Data in this exercise below:
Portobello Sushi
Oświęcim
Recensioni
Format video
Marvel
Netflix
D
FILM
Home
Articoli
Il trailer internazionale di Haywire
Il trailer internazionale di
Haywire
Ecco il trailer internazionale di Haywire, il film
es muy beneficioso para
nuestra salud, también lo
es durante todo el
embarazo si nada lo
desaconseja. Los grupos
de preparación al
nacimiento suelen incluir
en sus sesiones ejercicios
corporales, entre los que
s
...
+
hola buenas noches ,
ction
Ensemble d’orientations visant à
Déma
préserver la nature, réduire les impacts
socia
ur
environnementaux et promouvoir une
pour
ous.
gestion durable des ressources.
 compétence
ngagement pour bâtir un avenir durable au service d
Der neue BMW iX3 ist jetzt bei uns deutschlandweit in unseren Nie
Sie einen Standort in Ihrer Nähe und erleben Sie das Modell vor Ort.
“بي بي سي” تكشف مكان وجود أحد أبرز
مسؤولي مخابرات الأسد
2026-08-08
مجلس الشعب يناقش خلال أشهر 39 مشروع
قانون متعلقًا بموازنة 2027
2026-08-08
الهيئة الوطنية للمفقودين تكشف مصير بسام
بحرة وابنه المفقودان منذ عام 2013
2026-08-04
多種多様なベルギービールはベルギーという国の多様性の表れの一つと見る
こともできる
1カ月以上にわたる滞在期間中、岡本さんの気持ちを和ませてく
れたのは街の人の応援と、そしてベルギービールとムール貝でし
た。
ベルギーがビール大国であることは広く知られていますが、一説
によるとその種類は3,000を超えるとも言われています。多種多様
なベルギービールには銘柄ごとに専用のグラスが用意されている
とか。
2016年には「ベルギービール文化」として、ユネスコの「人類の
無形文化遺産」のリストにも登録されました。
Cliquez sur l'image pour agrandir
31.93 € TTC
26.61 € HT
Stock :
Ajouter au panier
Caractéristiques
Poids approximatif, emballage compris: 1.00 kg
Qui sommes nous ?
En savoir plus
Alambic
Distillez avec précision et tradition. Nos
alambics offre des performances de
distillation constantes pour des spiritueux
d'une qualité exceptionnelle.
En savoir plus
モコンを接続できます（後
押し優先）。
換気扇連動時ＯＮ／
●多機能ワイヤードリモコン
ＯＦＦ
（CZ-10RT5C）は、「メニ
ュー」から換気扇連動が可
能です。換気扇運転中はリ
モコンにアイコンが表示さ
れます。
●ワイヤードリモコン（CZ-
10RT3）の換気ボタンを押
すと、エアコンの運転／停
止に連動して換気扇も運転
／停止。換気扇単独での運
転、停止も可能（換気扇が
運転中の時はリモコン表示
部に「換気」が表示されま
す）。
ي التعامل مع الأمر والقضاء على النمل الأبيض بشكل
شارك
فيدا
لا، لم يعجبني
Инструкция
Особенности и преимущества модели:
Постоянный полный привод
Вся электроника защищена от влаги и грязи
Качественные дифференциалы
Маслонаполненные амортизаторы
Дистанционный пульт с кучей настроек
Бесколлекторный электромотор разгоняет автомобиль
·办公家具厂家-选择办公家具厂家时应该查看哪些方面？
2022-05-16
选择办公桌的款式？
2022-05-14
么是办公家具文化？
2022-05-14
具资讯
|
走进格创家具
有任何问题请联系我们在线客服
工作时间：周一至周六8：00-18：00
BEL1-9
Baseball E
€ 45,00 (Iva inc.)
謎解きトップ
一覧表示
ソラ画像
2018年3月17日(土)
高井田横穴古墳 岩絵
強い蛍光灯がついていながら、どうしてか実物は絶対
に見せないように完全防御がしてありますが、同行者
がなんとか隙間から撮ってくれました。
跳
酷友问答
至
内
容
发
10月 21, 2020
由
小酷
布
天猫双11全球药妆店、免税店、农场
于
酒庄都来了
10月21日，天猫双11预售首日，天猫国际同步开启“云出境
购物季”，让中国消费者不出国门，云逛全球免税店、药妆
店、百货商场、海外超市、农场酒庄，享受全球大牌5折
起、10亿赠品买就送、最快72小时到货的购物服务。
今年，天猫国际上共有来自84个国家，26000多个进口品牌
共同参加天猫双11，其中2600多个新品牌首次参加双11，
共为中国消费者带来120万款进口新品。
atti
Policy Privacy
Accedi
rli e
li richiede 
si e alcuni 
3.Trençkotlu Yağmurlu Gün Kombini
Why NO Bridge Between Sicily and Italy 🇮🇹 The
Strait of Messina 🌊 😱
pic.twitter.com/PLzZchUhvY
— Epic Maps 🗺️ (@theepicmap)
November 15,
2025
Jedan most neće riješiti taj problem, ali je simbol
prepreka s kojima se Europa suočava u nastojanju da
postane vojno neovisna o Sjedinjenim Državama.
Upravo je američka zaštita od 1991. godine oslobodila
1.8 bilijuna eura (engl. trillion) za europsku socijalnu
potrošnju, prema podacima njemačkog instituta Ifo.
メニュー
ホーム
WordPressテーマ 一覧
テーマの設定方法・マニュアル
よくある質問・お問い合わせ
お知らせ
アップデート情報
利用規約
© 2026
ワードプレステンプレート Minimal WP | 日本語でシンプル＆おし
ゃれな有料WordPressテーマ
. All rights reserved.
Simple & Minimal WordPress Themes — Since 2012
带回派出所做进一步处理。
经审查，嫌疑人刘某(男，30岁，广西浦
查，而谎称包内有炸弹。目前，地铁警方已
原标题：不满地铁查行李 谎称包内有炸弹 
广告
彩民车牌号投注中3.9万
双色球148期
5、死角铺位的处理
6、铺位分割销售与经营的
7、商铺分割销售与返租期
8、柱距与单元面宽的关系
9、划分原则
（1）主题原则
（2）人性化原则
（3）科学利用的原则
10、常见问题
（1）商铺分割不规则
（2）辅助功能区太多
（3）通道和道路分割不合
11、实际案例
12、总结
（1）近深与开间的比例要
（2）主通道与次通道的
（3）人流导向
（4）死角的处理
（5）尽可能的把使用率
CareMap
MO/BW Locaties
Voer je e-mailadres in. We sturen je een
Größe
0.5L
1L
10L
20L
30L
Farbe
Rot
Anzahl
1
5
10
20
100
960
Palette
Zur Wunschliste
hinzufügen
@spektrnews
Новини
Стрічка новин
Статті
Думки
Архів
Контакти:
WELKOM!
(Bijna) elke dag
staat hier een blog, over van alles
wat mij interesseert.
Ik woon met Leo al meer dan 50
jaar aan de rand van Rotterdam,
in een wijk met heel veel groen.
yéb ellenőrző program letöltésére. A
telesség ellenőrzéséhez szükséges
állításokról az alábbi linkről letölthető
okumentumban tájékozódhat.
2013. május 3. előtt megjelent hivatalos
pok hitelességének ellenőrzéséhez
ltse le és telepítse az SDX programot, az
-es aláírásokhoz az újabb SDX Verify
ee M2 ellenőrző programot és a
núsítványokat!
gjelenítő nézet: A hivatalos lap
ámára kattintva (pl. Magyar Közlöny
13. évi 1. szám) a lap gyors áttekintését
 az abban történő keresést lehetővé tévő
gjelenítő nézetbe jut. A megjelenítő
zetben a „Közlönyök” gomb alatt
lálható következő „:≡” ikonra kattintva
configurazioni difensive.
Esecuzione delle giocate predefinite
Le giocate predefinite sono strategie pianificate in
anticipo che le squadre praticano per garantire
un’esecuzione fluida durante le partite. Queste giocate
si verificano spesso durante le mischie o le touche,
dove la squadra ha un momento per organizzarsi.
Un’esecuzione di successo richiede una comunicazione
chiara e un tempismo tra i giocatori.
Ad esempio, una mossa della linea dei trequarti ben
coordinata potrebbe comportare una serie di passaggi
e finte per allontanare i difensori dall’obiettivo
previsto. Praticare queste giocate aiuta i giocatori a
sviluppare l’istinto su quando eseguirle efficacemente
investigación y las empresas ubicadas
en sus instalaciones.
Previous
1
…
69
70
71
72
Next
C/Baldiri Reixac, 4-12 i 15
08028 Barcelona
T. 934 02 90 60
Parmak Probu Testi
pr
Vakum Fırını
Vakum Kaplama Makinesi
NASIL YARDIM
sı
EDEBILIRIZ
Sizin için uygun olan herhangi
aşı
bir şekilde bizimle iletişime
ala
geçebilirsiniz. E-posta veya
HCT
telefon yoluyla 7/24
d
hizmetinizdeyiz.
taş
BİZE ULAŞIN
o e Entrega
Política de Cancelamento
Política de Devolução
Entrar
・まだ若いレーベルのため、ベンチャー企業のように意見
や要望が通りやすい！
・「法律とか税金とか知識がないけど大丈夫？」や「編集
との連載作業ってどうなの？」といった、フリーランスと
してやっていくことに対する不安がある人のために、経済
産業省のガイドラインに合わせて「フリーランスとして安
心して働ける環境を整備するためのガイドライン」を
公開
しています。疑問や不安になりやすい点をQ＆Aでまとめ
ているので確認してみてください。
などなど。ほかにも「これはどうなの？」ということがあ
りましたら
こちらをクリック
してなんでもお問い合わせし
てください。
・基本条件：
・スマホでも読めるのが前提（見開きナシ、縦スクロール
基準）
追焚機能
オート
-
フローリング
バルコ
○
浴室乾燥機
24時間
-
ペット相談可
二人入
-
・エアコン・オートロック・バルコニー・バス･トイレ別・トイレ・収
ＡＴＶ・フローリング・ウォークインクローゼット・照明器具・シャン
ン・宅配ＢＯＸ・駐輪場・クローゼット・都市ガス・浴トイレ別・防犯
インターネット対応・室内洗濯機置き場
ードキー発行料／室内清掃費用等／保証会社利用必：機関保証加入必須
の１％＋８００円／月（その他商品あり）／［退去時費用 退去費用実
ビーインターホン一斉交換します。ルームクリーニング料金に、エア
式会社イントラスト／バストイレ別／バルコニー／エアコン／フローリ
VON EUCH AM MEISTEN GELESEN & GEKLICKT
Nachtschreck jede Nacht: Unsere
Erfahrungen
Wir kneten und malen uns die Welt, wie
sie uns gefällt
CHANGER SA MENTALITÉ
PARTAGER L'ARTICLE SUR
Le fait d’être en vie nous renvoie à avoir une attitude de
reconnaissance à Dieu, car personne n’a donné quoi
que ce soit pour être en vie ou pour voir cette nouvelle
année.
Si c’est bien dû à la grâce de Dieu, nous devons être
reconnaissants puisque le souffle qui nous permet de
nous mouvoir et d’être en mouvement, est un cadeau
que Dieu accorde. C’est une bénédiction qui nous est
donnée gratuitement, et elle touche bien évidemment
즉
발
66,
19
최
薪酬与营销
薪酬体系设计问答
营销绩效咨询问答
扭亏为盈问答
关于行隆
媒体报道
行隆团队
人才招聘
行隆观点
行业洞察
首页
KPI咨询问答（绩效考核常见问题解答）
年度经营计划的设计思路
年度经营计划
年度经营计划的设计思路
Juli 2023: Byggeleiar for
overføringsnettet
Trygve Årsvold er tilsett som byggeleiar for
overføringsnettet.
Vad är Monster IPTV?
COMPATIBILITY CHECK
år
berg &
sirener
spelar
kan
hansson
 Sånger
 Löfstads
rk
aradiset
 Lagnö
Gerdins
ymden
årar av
End of Data in this exercise.
> **Exercise**
What is needed is each line of the entries that contains the word "hivatalos".

> **Written response**
2013. május 3. előtt megjelent hivatalos
gjelenítő nézet: A hivatalos lap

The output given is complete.